> Your task:
Please copy the passage on reliability between "The most basic" and "into the system.", inclusive, changing every "engine" to "motor".

> Excerpt to read:
This article was co-authored by Harrison Overturf and updated in August 2020.
The most basic definition of reliability is the consistency of the measure. If you can consistently produce the same result under the same conditions, then the product is reliable. Simplicity is also an important factor. Reducing the number of parts in a system reduces the risk of one component malfunctioning and negatively impacting performance. For example, in the auto industry, a major concern is the reliability of the internal combustion engine. The functionality of the engine depends on perfectly timed interactions of hundreds of moving parts, so reliability is very important to ensure that cars run properly for 10+ years. Similarly, in the world of power electronics, most DC/DC converters rely on external components to configure the device and achieve the performance that the customer needs. However, every extra external component needed adds additional risk into the system.

> Material supplied:
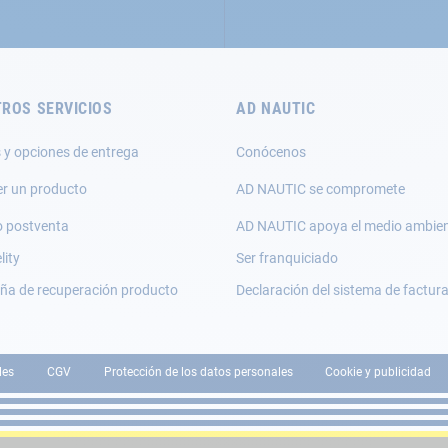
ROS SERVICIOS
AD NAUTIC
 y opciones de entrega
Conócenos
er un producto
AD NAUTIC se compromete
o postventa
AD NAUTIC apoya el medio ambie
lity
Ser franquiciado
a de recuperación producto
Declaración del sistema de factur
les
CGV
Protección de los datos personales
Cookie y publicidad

> Answer section:
The most basic definition of reliability is the consistency of the measure. If you can consistently produce the same result under the same conditions, then the product is reliable. Simplicity is also an important factor. Reducing the number of parts in a system reduces the risk of one component malfunctioning and negatively impacting performance. For example, in the auto industry, a major concern is the reliability of the internal combustion motor. The functionality of the motor depends on perfectly timed interactions of hundreds of moving parts, so reliability is very important to ensure that cars run properly for 10+ years. Similarly, in the world of power electronics, most DC/DC converters rely on external components to configure the device and achieve the performance that the customer needs. However, every extra external component needed adds additional risk into the system.